All diese Ängste kann Sandra Schneider jedoch schnell aus dem Weg räumen. Ihr geht es um pragmatische Lösungen, die sich im Alltag umsetzen lassen und nachhaltig sind: „Wir schauen gemeinsam, wie die eigene Ernährungsform optimiert werden kann und wo auch die Bereitschaft besteht, tatsächlich etwas zu ändern.“ Konkret kann das bedeuten, den morgendlichen Weißtoast mit Vollkorntoast zu ersetzen oder statt Cornflakes und Industriemüsli, die viel Zucker enthalten, ein Müsli aus Haferflocken, Nüssen, frischen Früchten, Naturjoghurt und Honig zu essen. Verbote hat dagegen niemand zu befürchten. Sie werden in der heutigen Ernährungslehre nicht mehr als sinnvoll betrachtet (außer natürlich bei Allergien, wo falsche Lebensmittel zu lebensbedrohlichen Symptomen führen können). Wichtig ist indes, über die Risiken aufgeklärt zu sein, wenn Ernährungsgewohnheiten nicht verändert werden. Wer etwa an Gicht leidet, läuft Gefahr, einen neuen Schub auszulösen, wenn zu viel Fleisch, Hülsenfrüchte wie Linsen, Bohnen oder Erbsen sowie Alkohol konsumiert werden. Oder: Wer einen Herzinfarkt erlitten hat, aber nicht auf seine fettreiche Lieblingswurst verzichten möchte, erhöht damit nachweislich das Folgerisiko. Solche Informationen erhalten die Patientinnen und Patienten in Einzel- und Gruppengesprächen. Was sie daraus machen, bleibt ihre Entscheidung.

Im Kochkurs zeigt sich allerdings auch schnell, dass eine gesunde Ernährung weder kompliziert noch (geschmacklich) langweilig ist. Und: Die Rezepte, die Sandra Schneider mit auf den Weg gibt, sind immer für die ganze Familie konzipiert. Da gibt es zum Beispiel Schüttelpizza, die man auch gleich in verschiedenen Varianten machen kann. So bleibt nach dem Abendessen noch etwas übrig für die Mittagspause am nächsten Tag. Ofengemüse oder Gemüsebratlinge sind vollwertig und mineralstoffreich.
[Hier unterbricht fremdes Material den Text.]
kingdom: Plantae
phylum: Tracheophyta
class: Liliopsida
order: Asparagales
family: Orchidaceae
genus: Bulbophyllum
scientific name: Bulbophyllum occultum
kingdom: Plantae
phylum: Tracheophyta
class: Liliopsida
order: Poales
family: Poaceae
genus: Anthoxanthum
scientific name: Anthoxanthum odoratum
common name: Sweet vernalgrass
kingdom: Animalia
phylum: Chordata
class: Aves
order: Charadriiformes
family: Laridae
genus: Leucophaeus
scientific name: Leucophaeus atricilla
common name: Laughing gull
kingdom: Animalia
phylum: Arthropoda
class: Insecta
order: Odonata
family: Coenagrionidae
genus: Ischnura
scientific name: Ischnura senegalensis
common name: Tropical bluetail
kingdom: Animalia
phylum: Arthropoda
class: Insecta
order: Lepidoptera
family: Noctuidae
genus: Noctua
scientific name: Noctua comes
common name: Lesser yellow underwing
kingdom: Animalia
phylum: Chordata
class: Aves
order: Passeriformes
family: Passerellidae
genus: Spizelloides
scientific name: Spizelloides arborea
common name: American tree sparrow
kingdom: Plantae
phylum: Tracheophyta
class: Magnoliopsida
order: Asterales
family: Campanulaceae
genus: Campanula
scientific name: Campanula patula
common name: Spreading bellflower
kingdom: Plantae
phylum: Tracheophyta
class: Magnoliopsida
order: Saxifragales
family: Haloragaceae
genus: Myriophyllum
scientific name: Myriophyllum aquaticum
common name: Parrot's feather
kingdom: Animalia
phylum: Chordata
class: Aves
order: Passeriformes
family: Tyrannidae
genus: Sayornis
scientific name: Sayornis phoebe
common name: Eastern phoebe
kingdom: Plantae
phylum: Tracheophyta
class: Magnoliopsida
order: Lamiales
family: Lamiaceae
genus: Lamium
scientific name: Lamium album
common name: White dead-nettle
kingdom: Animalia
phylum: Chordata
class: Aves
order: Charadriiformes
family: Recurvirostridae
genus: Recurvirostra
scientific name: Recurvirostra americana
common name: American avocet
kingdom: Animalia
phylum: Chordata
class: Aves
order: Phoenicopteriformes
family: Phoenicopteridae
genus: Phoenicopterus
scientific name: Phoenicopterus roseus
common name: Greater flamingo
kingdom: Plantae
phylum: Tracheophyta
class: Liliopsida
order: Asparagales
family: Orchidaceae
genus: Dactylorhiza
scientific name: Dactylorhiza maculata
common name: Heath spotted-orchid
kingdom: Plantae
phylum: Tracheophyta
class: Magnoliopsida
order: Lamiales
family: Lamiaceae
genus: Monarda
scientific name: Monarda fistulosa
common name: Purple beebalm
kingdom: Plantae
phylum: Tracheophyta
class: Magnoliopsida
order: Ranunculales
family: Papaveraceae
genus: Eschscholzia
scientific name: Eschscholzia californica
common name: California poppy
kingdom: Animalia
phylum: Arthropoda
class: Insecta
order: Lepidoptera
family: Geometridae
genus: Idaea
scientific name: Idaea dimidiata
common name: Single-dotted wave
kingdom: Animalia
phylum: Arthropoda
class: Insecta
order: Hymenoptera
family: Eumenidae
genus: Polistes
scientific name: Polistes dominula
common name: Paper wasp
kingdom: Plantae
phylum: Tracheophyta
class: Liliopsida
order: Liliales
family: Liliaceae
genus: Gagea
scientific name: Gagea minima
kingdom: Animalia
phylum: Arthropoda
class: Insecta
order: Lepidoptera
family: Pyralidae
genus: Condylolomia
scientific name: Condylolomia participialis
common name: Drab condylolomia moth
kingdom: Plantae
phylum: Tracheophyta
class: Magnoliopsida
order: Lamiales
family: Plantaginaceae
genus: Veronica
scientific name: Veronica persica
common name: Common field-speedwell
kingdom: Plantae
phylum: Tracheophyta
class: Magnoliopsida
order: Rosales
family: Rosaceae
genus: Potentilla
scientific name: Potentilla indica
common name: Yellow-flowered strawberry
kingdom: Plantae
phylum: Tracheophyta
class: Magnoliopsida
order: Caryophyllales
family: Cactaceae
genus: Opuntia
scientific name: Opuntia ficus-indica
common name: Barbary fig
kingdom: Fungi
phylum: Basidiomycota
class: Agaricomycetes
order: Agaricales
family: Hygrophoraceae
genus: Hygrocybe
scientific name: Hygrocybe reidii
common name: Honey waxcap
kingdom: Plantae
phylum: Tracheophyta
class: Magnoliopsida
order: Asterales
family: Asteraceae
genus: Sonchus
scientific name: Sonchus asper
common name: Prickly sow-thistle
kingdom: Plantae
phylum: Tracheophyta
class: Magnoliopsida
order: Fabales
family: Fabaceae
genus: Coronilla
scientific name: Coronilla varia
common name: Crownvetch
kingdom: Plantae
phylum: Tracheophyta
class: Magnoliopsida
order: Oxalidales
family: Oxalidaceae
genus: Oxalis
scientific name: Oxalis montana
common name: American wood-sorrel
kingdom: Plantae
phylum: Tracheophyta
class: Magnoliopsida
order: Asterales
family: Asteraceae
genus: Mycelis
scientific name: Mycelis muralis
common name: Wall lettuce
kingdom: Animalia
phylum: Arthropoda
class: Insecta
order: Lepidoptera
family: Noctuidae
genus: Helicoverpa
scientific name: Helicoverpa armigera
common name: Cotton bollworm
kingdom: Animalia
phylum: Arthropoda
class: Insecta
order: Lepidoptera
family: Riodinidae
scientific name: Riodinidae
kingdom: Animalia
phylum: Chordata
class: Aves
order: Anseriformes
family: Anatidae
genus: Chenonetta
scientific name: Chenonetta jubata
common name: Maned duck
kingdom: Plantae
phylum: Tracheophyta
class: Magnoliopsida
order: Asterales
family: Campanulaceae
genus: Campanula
Dabei stellt die Ernährungsberaterin auch gerne sogenannte Pseudogetreidesorten wie Buchweizen, Quinoa oder Amarant vor, die vielen vielleicht noch unbekannt sind. Entsprechende Berührungsängste, aber auch Vorurteile lassen sich so ausräumen. Letztere beobachtet Sandra Schneider auch immer wieder, wenn es um Vollkornnudeln geht – vor allem wegen deren Farbe. Ihr Trick: „Ein Teelöffel Kurkumapulver ins Kochwasser und schon verfärben sich die Nudeln. Ist erst einmal der optische Widerstand weg, sind die Teilnehmenden ganz erstaunt, wie lecker die Vollkornteigwaren schmecken.“ Und natürlich darf auch Nachtisch nicht fehlen: Aus Kakao, Avocado und Datteln kann zum Beispiel ganz leicht ein schmackhaftes Schokoladenmousse gezaubert werden.

Nach dem Kochen sitzen die Teilnehmenden am schön gedeckten Tisch zum Essen zusammen. Auch das ist eine wichtige Komponente, denn sich Zeit zu nehmen, langsam zu kauen und das Essen zu genießen gehört ebenso zu einer gesunden Ernährungsform wie die Auswahl der Lebensmittel. Plötzlich merkt man, dass man von viel kleineren Portionen als gewohnt satt wird. Und die Motivation ist gerade nach dem gemeinsamen Kochen spürbar größer.

Sandra Schneider betont zudem: „Es ist nie zu spät für eine Ernährungsumstellung.“ Zwar kann es ein paar Wochen dauern, bis die Effekte mess- und spürbar werden. Aber auch mit 80 Jahren und nach erfolgtem Herzinfarkt lassen sich Folgeschäden und Risiken für eine Neuerkrankung minimieren. Man wird fitter und vitaler.